This paper seeks to extend Arendt’s contribution on reflective judgement in the context of the grey zone of complicity in human rights violations through insights from social philosophy.
Arendt emphasised the link between the capacity for judgement and the political evils of her time. Judgement for her is the capacity most at risk during totalitarianism, which proved particularly successful in undermining and replacing the standards of routine moral and political judgement. It is also the capacity that enabled her to reflect and respond to the unprecedented and inconceivable of the Holocaust, and, in doing so, face and come to terms with reality. For this, Arendt adopted Kant’s aesthetic judgement for the political sphere – a controversial move which helped make judgement a central concern of political theory. Her theory has been extended by various scholars including Linda Zerilli, Leslie Thiele, Alessandro Ferrara, and Maria Pia Lara. Its creative, pluralist character and rejection of rational standards in politics now offers an influential alternative to John Rawls’ public reason and Jürgen Habermas’ ideal speech. Arendt’s theory nonetheless remains incomplete and limited by her difficult relationship with the social sciences, which she criticised for failing to judge totalitarianism appropriately. Her theory requires extension also in light of a move towards late modernity from the 1980s onwards.
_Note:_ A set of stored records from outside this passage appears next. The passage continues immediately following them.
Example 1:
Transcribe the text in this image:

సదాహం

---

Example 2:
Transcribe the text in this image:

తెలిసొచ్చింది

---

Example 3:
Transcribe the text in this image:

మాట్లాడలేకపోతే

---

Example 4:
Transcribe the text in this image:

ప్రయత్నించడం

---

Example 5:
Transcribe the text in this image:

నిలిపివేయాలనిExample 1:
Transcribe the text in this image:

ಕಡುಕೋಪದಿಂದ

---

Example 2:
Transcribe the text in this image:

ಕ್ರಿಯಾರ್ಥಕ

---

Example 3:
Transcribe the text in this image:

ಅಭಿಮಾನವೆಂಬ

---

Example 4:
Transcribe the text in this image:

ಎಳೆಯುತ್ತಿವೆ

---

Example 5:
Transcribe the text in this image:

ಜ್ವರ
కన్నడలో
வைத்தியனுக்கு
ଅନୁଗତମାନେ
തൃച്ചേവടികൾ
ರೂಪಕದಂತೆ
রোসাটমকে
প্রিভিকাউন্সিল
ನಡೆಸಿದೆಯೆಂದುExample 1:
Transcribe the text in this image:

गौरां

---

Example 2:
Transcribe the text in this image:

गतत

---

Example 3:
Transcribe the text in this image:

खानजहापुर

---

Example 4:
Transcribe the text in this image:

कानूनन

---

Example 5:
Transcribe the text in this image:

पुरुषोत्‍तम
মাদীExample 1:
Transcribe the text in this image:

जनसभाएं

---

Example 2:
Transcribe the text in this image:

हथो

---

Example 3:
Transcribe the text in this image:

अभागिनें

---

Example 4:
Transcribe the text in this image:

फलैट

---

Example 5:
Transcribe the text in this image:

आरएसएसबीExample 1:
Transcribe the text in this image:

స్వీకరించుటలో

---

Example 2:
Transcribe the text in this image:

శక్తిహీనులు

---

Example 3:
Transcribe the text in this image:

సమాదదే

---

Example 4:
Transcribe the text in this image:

This paper seeks to extend Arendt’s framework for judging historical injustice through social theory, especially the philosophy of social science, critical realism. While one of its main proponents, Margaret Archer, does not engage with transitional justice, I argue that her research on patterns of reflexive agency through internal conversation provides significant insights on what judgment scholar Albena Azmanova describes as the pre-discursive structuring of political judgement, the dynamics of social reproduction and identity stratification that frame what is judged and how. This enables capturing the influence on agency by patterns of injustice and violence that escapes Arendt’s theory of political judgement, which is focused only on the particular. Archer’s contribution will be framed by considering further central critical realists, especially Alan Norrie and Douglas Porpora, and their engagement with the grey zone surrounding human rights violations.